Se levantó suavemente sobre los codos y contempló el rostro apacible y dormido de Jonathan. En el sueño, su dureza habitual se suavizaba. Su pelo despeinado le daba un aspecto juvenil, que recordaba al de un joven y vibrante atleta, incluso años después de su graduación.
Conmovida por el m omento, Bethany cogió instintivamente su teléfono para hacerle una foto dormido.
Pero su teléfono no estaba debajo de la almohada. Recordaba haberlo colocado allí antes de dormirse.
Bethany apartó la almohada, pero aún así, su teléfono había desaparecido.

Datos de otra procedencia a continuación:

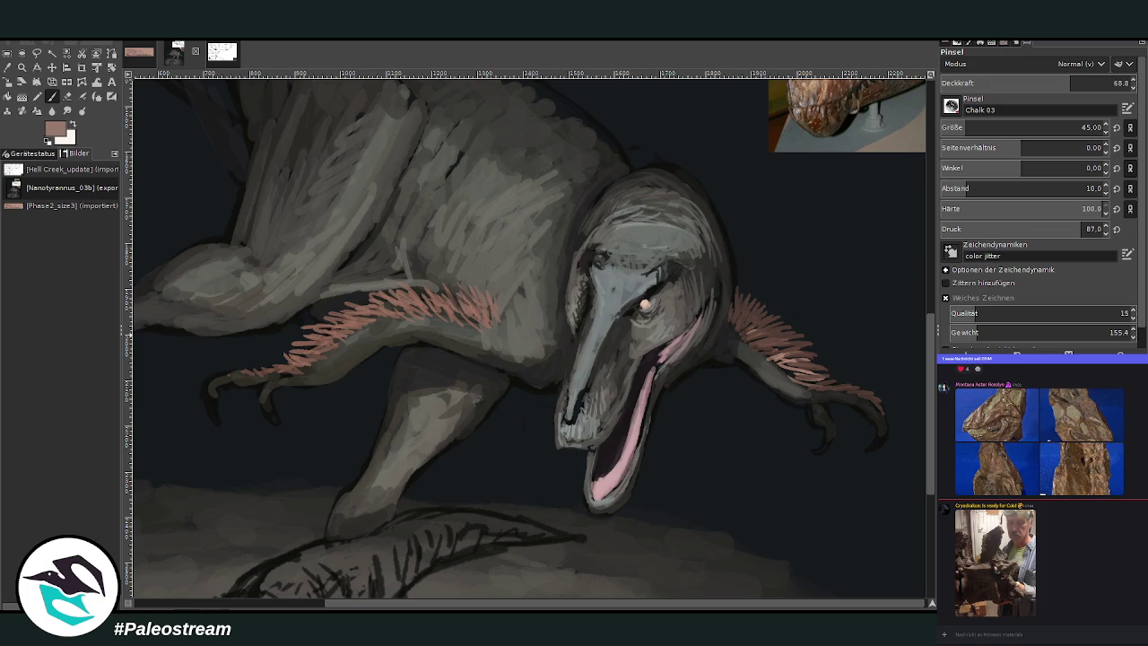
drag(987, 83, 1031, 83)
drag(1032, 127, 950, 124)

Sus movimientos despertaron a Jonathan. Sus ojos oscuros y soñolientos se encontraron con los de ella.
«¿Qué buscas?» Su voz era grogui, pero tranquilizadora.
«No puedo encontrar mi teléfono.»
Jonathan no respondió inmediatamente. Se levantó de la cama, y fue entonces cuando Bethany vio su teléfono, cargándose sobre la mesa.
¿Cómo ha llegado hasta allí?
¿Lo había enchufado antes de acostarse anoche?
Bethany se dio unos golpecitos en la frente, intentando recordar, pero no podía.
Olvídalo.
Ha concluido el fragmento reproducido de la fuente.